Hey, wait a minute . . . I’m not an adulterer!

Really? According to whom?

Jesus said that merely looking at a woman with lust is committing adultery. So even if we’ve kept the sin discreetly inside our minds, looked at magazines when nobody’s looking, or erased the porn history on our computers, its adultery by God’s definition – you know, the one that matters.

Time to get the accountability group together . . . I can tell them but I definitely can’t tell my wife. It would really hurt her and I want to spare her the pain.

Every married man understands this logic. When we’ve sinned sexually against her, our wife is the last person on earth we want to talk to about it.

Question: Is it really because we want to spare her the pain or spare ourselves the shame?

There’s something too easy in telling only the guys – all of whom struggle or have struggled with sexual sin. There’s a safe comfort in the fellowship of failure. It’s a no-risk proposition. After all, you’re confessing your sin (against another person who isn’t present) to a group of guys who have pledged that no matter what you’ve done you will never be rejected and nothing, absolutely nothing, of what gets said will violate the gag-order you’ve all agreed to.

That’s not what Jesus did.

He became sin in front of the very person against whom the sins (our sins) were committed: God. And, Jesus bore the shame and the pain of God turning his face from him. He was physically tortured, bleeding, and shamed – hanging off nails, buck-naked for everyone to see.

My God, My God, why have you forsaken me? 

Jesus didn’t hide from shame. Neither should we.

 Your wife is the accountability partner God provided for you.

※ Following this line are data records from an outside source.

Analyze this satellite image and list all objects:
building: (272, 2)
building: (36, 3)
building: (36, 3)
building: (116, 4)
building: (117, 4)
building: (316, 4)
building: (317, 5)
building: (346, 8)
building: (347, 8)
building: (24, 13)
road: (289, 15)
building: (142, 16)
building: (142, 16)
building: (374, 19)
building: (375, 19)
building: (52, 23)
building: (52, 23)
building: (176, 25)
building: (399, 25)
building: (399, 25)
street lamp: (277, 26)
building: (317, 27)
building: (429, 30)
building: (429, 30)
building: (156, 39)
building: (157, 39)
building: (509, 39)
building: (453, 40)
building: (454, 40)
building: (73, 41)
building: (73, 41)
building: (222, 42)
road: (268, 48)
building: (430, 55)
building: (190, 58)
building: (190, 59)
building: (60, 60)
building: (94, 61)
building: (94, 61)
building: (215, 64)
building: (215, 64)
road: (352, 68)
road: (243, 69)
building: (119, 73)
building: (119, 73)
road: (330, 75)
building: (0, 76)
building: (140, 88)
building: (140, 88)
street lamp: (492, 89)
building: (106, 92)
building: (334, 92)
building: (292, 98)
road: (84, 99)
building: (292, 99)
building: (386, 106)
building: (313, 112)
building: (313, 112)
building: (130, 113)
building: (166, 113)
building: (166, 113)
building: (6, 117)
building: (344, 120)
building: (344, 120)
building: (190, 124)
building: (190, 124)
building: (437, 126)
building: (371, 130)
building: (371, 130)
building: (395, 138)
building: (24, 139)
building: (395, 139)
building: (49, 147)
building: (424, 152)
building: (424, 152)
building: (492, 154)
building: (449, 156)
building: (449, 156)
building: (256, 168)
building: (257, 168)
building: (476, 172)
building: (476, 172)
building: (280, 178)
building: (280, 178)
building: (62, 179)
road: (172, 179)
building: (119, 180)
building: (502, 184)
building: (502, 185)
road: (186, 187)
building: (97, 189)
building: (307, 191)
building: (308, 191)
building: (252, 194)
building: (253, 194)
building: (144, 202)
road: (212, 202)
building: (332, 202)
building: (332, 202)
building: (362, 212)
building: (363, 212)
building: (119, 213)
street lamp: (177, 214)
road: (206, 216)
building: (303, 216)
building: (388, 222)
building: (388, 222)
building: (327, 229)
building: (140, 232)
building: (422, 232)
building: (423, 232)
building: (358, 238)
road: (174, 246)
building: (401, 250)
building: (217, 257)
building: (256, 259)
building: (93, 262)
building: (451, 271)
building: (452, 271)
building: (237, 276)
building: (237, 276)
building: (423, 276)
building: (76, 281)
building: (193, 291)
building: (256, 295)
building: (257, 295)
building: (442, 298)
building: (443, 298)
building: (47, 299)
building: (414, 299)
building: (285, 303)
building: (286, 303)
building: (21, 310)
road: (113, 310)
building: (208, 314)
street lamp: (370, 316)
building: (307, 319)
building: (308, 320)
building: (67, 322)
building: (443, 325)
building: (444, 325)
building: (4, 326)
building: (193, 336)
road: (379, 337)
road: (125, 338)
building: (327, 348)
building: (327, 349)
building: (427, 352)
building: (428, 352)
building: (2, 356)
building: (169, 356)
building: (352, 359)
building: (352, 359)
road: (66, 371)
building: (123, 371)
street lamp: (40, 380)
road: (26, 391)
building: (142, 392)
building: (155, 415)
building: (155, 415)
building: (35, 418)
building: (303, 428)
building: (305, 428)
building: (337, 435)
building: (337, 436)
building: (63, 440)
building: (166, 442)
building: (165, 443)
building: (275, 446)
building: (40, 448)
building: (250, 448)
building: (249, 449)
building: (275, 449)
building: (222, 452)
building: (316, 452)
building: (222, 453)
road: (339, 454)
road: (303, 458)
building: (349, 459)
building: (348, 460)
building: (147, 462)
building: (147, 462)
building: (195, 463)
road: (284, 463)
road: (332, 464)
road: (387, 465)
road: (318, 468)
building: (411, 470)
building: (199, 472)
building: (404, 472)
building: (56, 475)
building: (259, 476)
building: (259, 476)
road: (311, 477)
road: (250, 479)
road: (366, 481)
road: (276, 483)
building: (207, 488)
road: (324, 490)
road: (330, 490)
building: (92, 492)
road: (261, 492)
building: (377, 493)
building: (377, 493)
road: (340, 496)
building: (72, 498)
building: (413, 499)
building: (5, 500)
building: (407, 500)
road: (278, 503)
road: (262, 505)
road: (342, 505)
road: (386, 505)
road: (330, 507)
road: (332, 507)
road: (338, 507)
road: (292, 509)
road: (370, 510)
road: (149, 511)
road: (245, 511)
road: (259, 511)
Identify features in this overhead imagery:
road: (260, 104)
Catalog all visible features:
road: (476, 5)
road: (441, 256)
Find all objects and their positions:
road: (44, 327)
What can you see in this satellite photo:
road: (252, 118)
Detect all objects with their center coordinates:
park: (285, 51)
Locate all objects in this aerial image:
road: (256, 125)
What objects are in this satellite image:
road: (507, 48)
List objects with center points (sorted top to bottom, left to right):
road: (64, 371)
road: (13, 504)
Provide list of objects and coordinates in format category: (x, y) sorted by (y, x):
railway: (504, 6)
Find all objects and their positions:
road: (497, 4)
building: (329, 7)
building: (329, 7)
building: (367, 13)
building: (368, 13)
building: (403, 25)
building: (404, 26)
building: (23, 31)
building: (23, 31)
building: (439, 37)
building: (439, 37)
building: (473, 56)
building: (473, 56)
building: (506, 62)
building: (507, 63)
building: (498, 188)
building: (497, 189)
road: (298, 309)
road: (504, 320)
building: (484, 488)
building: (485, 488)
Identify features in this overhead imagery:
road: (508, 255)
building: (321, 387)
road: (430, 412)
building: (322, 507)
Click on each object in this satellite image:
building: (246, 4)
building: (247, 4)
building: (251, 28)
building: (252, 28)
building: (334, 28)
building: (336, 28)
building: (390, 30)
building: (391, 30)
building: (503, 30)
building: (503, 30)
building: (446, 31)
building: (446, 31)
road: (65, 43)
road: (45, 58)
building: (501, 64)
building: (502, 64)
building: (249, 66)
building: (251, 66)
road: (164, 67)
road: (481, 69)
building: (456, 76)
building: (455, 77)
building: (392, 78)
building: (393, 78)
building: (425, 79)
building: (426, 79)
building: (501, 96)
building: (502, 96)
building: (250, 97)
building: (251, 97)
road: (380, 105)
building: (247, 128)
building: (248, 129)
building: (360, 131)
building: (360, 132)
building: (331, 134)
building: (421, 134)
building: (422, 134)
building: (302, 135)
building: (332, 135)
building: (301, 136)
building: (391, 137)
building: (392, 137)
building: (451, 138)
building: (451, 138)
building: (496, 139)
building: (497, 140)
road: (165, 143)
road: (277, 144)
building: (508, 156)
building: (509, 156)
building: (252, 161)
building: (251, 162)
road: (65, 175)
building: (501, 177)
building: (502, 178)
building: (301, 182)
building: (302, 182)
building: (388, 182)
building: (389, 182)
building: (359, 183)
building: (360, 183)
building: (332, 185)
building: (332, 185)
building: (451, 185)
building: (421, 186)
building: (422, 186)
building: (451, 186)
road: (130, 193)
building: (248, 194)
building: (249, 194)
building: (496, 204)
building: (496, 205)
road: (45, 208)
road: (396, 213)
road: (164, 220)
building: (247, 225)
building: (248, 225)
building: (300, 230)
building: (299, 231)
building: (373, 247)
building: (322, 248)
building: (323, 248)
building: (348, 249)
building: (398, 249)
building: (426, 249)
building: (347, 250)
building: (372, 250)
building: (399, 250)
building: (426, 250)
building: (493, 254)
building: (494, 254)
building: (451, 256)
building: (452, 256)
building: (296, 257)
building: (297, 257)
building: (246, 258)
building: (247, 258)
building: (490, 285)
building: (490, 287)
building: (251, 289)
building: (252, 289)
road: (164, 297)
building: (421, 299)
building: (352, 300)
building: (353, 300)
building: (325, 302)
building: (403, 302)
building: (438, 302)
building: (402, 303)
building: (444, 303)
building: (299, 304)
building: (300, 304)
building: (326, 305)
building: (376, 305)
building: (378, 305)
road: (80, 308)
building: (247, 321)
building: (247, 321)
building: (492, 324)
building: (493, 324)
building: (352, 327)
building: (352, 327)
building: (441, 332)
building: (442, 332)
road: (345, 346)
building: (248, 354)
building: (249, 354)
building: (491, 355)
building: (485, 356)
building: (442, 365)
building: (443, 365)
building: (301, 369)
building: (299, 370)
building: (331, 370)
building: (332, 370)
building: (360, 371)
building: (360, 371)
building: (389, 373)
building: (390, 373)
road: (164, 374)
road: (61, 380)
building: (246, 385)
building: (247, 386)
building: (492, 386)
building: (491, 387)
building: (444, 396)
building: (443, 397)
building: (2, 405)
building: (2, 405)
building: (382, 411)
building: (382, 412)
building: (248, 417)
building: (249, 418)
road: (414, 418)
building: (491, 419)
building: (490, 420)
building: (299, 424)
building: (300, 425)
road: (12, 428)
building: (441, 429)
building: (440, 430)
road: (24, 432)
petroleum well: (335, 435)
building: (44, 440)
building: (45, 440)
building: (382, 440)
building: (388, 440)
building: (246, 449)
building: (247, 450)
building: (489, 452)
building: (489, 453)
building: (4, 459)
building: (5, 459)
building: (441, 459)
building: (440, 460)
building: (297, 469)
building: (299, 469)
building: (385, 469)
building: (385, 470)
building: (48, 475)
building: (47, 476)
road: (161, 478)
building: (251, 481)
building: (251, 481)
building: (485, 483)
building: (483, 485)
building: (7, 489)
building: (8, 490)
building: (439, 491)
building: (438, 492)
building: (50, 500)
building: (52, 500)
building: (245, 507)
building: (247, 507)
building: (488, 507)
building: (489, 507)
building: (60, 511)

And, wives, your husband is the accountability partner God provided for you.

According to Him, the two of you are one single entity (the two shall become one) and your bodies belong to each other, made crystal clear by 1 Cor. 7:4.

A lot can happen when we don’t hide our sin from our wife – when we confess and ask for forgiveness. She will be hurt. She might even reject you. Sin brings shame, pain, and consequences.

But, there’s something that happens when we’ve borne the shame of our sin before our wife. What once had a hammerlock on our conscience begins to lose its grip.

Confess to your wife and drag Sin, kicking and screaming, into the light where you can get a good look at what a powerless wimp it really is.

I can’t believe I gave into to that!

You did, but you didn’t have to. For the Christian, sin has no power except the power we give it – Romans 6:12.(Click Here to read about how sin’s power in your life has been broken)

So, step into the light with your real accountability partner. Tell her (or him!) you don’t want to just say you are one but to live that way from now on.

Circumstances will vary and applying this principle will not look the same in every marriage but for most, this is how God would have men and women deal with the sin they’ve committed against each other – even the most shameful kind.

When we walk in the light, as he is in the light, we have fellowship one with another, and the blood of Jesus Christ cleanses us from all sin. 1 John 1:7

God bless you as you walk in the true oneness of unity.